Home Social Media Used to Keep Flood Victims Informed

Social Media Used to Keep Flood Victims Informed

Getting information out to victims and their families during a disaster is a major issue for any relief organization. So while the Central United States recovers from a spate of storms that has ravaged towns with tornadoes and flooding, the American Red Cross is relying on a number of web 2.0 technologies to spread information to the press and people affected by the severe weather. The online newsroom that the organization has set up relies on a number of web 2.0 widgets.

The newsroom site runs off of WordPress, and it’s being used to push out press releases, media, and information about shelters. The Red Cross is using Utterz to post audio reports from the field, Flickr for photos and YouTube for videos, as well as a Slide-powered slideshow widget that allows anyone to upload photos of disaster areas. The site also features a Google Maps mashup that depicts the surprisingly large number of relief operations currently being run by the American Red Cross (hint: click the “view larger map” link, because viewing the informative popups inside the widget on site is next to impossible).

That the Red Cross is using social media sharing sites like Utterz, Flickr, and YouTube (they even have a Twitter account) is not surprising. We reported in April on a study that appeared in New Scientist magazine that found that social media sites, blogs, and instant messaging services are better at connecting people and providing warnings during emergencies than traditional sources of such information.

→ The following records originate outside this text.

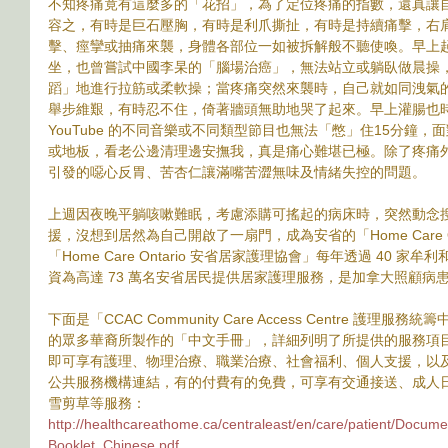
不知疼痛竟有這麼多的「花招」，為了定位疼痛的指數，還真讓
容之，有時是巨石壓胸，有時是利爪撕扯，有時是持續痛擊，右
擊、痙攣或抽痛來襲，身體各部位一如被拆解般不聽使喚。早上
坐，也曾嘗試中國李杲的「腦場治癌」，無法站立或躺臥做晨操
蹈」地進行拉筋或柔軟操；當疼痛突然來襲時，自己就如同洩氣
舉步維艱，有時忍不住，倚著牆頭無助地哭了起來。早上灌腸也時
YouTube 的不同音樂或不同類型節目也無法「憋」住15分鐘
或地板，看老公邊清理邊安撫我，真是痛心難堪已極。除了疼痛
引發的噁心反胃、苦杏仁讓滿嘴苦澀無味及情緒失控的問題。
上週因夜晚平躺咳嗽難眠，考慮添購可搖起的病床時，突然動念
援，沒想到居然為自己開啟了一扇門，成為安省的「Home Care O
「Home Care Ontario 安省居家護理協會」每年透過 40 家
資為高達 73 萬名安省居民提供居家護理服務，是加拿大照顧病
下面是「CCAC Community Care Access Centre 
的眾多華裔所製作的「中文手冊」，詳細列明了所提供的服務項目，
即可享有護理、物理治療、職業治療、社會福利、個人支援，以
公共服務機構連結，有的付費有的免費，可享有交通接送、成人
雪剪草等服務：
http://healthcareathome.ca/centraleast/en/care/patient/Doc
Booklet_Chinese.pdf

During last fall’s California wildfires, for example, the best source of breaking information was a combination of Twitter, YouTube, Flickr, blogs, and other tools of citizen journalists. As the fires continued to rage out of control, media poured into CNN’s i-Report section, which collects user submitted news photos and videos, and the value of citizen journalism became so apparent that the company eventually spun i-Report off as a standalone web site.

“The real contribution of citizen journalists in a story like this, where whole areas of land are closed off and the fields of greatest danger keep shifting, is in having more eyes on the ground,” Thomas Hollihan, a professor of media at the Annenberg School of Communication at the University of Southern California, told the Baltimore Sun. “Citizen journalists are swapping information back and forth – reporting where the flames are now headed or showing images on their cell phones of the fire. And with so much happening so quickly, that kind of information can be really powerful – if it is accurate.”

Last spring, when tragedy struck Virginia Tech University, the “I’m ok at VT” group on Facebook famously connected students with families and friends. Hundreds of other support groups, blogs, and web site sprung up on social networking sites and around the web as a way to connect students and help them through troubling times. The Red Cross operates a similar site for connecting disaster survivors with friends and family.

From disaster relief and other non-governmental organizations to citizen journalists and the mainstream media, web 2.0 and mobile technology is being used to connect, inform, and mobilize people during disasters.